The global brokerage house CLSA has downgraded Dixon Technologies to ‘Hold’ from ‘Outperform’ and slashed the target price to Rs 12,100 from Rs 15,880 per share.
According to the brokerage report, the downgrade is linked to emerging risks from a global memory supply squeeze, weak visibility in smartphone demand and company specific uncertainties.
Let’s take a look at the key reasons why the brokerage has downgraded the stock –
A global memory boom that could hurt consumer electronics
According to CLSA, “The memory industry has entered the early stage of a boom cycle across DRAM, NAND and specialty memory markets, driven by a combination of structural demand growth from AI computing and restricted supply expansion.”
Artificial Intelligence servers need far more memory than traditional servers. System Dynamic Random-Access Memory usage is two to three times higher in AI servers. High Bandwidth Memory, which enables faster data processing, has become critical. AI servers typically use 320-640 gigabytes of HBM something traditional servers do not require.
CLSA in its report noted, “AI servers require 2-3x incremental memory compared to traditional servers.” At the same time, memory makers are shifting production towards higher-margin products such as HBM, Double Data Rate 5 and advanced NAND flash memory.
The brokerage added, “Manufacturers are reallocating capacity to higher-margin HBM, away from consumer products.”
As a result, prices have jumped sharply. “DDR5/DDR4 contract prices rising 119% / 63% MoM in January and NAND contract prices climbing 37-67%,” the report highlights. With inventories at low levels, CLSA believes supply constraints could last for years.
Why India is more exposed
India depends heavily on imported memory components. It accounts for less than 4% of global memory demand in value terms. This limits bargaining power.
According to the brokerage report, India’s memory demand is skewed towards legacy DRAM and NAND used in low-end smartphones and consumer devices. This makes the country more vulnerable when global supply tightens.
If memory becomes expensive, smartphone prices may rise by 10-25%, especially in the lower and mid-range categories. Since memory accounts for 20-25% of a smartphone’s cost, even small price increases can affect affordability.
India’s smartphone market has grown at just about 1% CAGR over the past five years. This is largely driven by replacement demand. CLSA believes higher prices could slow this further.
Electronics Manufacturing Services firms most vulnerable
Dixon Technologies is one of India’s largest Electronics Manufacturing Services (EMS) companies.
According to the brokerage report, “EMS most vulnerable; downgrade Dixon to Hold.”
If smartphone sales slow, Dixon’s volume could be hit even if margins remains stable.

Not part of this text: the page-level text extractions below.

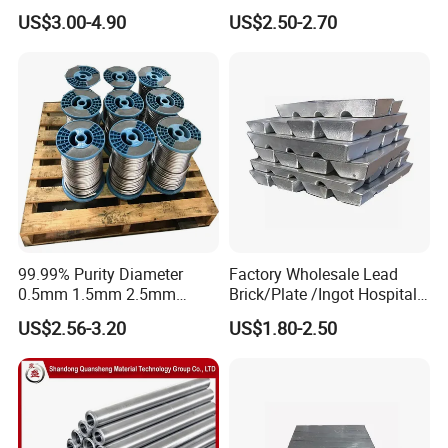
for Piston Clearance.
Lead Plate for Hospital &
US$3.00-4.90
US$2.50-2.70
Industrial
Customer visits
99.99% Purity Diameter
Factory Wholesale Lead
0.5mm 1.5mm 2.5mm
Brick/Plate /Ingot Hospital
3.5mm 4.5mm Lead Round
Equipment X-ray Room
US$2.56-3.20
US$1.80-2.50
Bar/ Lead Wire
Lead Sheet
A Factory Tour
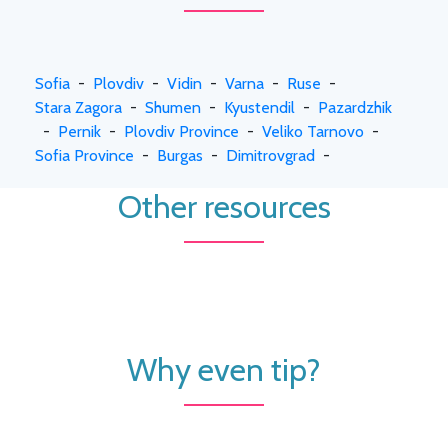
Sofia
-
Plovdiv
-
Vidin
-
Varna
-
Ruse
-
Stara Zagora
-
Shumen
-
Kyustendil
-
Pazardzhik
-
Pernik
-
Plovdiv Province
-
Veliko Tarnovo
-
Sofia Province
-
Burgas
-
Dimitrovgrad
-
Other resources
Why even tip?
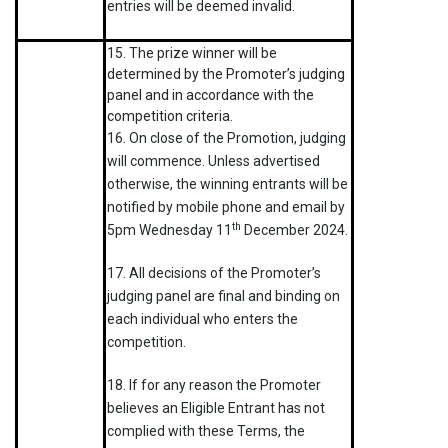
entries will be deemed invalid.
15. The prize winner will be
determined by the Promoter’s judging
panel and in accordance with the
competition criteria.
16. On close of the Promotion, judging
will commence. Unless advertised
otherwise, the winning entrants will be
notified by mobile phone and email by
th
5pm Wednesday 11
December 2024.
17. All decisions of the Promoter’s
judging panel are final and binding on
each individual who enters the
competition.
18. If for any reason the Promoter
believes an Eligible Entrant has not
complied with these Terms, the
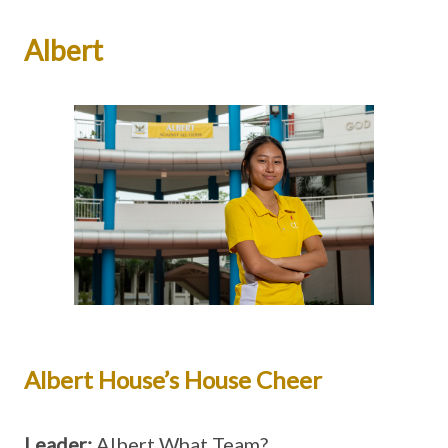
Albert
Albert House’s House Cheer
Leader:
Albert What Team?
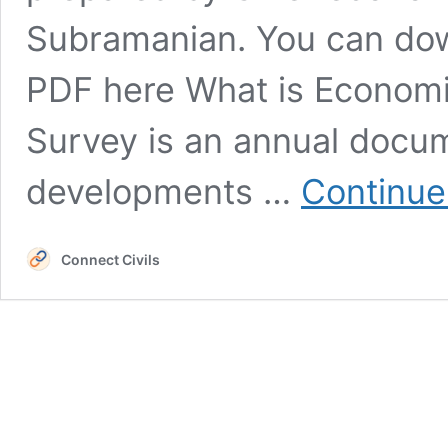
Subramanian. You can do
PDF here What is Econom
Survey is an annual docum
developments …
Continue
Connect Civils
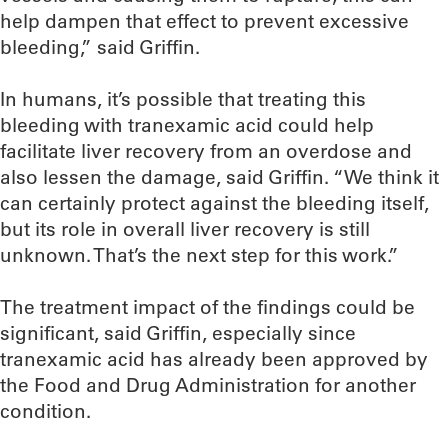
help dampen that effect to prevent excessive
bleeding,” said Griffin.
In humans, it’s possible that treating this
bleeding with tranexamic acid could help
facilitate liver recovery from an overdose and
also lessen the damage, said Griffin. “We think it
can certainly protect against the bleeding itself,
but its role in overall liver recovery is still
unknown. That’s the next step for this work.”
The treatment impact of the findings could be
significant, said Griffin, especially since
tranexamic acid has already been approved by
the Food and Drug Administration for another
condition.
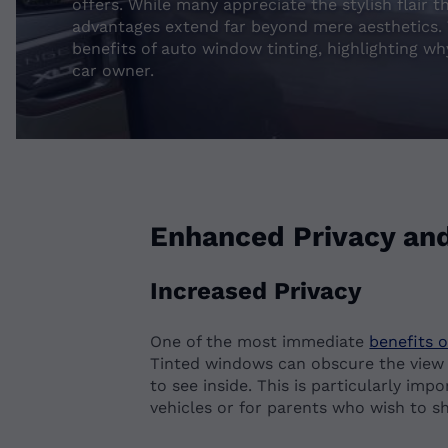
offers. While many appreciate the stylish flair 
advantages extend far beyond mere aesthetics. T
benefits of auto window tinting, highlighting wh
car owner.
Enhanced Privacy and
Increased Privacy
One of the most immediate
benefits 
Tinted windows can obscure the view in
to see inside. This is particularly imp
vehicles or for parents who wish to sh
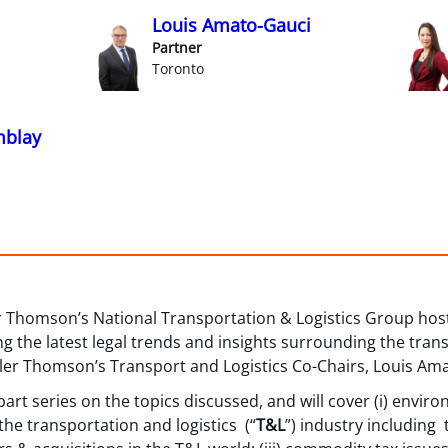
Louis Amato-Gauci
Partner
Toronto
mblay
r Thomson’s National Transportation & Logistics Group hos
g the latest legal trends and insights surrounding the trans
ller Thomson’s Transport and Logistics Co-Chairs, Louis Ama
o-part series on the topics discussed, and will cover (i) envir
 the transportation and logistics (“
T&L
”) industry including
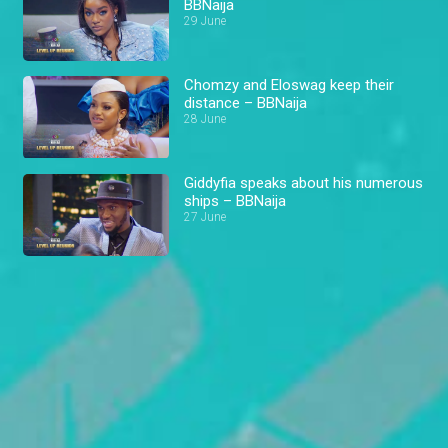
BBNaija
29 June
Chomzy and Eloswag keep their
distance – BBNaija
28 June
Giddyfia speaks about his numerous
ships – BBNaija
27 June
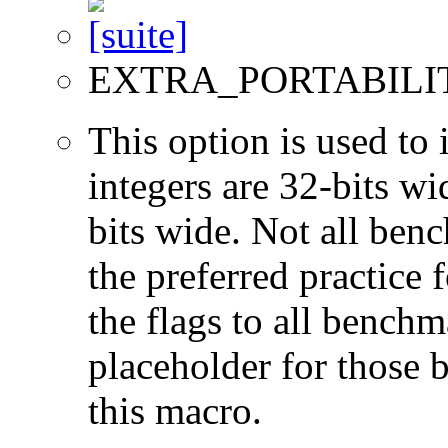
EXTRA_PORTABILI
This option is used to 
integers are 32-bits wi
bits wide. Not all ben
the preferred practice 
the flags to all benchma
placeholder for those 
this macro.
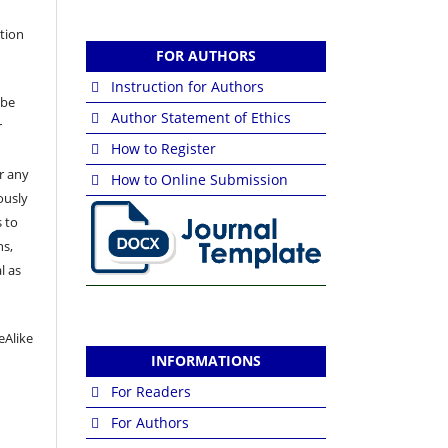
ation
FOR AUTHORS
Instruction for Authors
 be
Author Statement of Ethics
r
How to Register
or any
How to Online Submission
ously
 to
ns,
l as
eAlike
INFORMATIONS
For Readers
For Authors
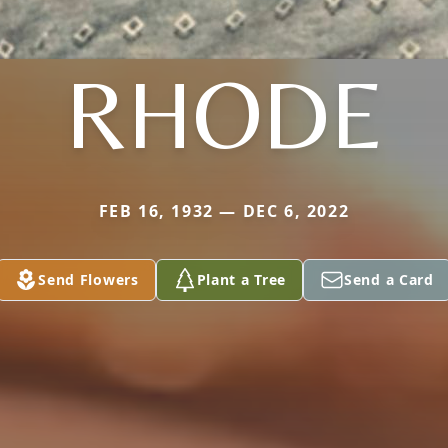
RHODE
FEB 16, 1932 — DEC 6, 2022
Send Flowers
Plant a Tree
Send a Card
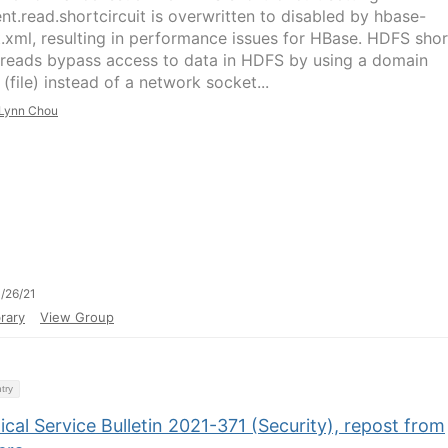
ent.read.shortcircuit is overwritten to disabled by hbase-
t.xml, resulting in performance issues for HBase. HDFS shor
t reads bypass access to data in HDFS by using a domain
(file) instead of a network socket...
Lynn Chou
/26/21
rary
View Group
try
cal Service Bulletin 2021-371 (Security), repost from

CLSA in its report noted, “Given risks to low-end smartphone volumes and concerns around medium-term growth visibility, we downgrade our rating for Dixon from Outperform to Hold.”
Company specific concerns add to pressure
Beyond the global memory cycle, CLSA has flagged operational uncertainties. Any delay in the Vivo joint venture or approvals under the Electronics Components Manufacturing Scheme could slow growth.
Also, with the Performance Linked Incentive scheme ending in March, near-term visibility remains uncertain, even though margins may improve over time.
The brokerage has cut its earnings per share estimates for FY26-FY28 by 1-18%. The new target price of Rs 12,100 is based on a lower price-to-earnings multiple of 50 times, down from 55 times earlier.
Conclusion
Dixon Technologies remains a major player in India’s manufacturing ecosystem, but according to the brokerage report, the near-term risk-reward balance has become less attractive.
Disclaimer: This article provides factual analysis only and is not, and should not be construed as, an offer, solicitation, or recommendation to buy or sell securities. Investors must conduct their own independent due diligence and seek advice from a SEBI-registered financial advisor.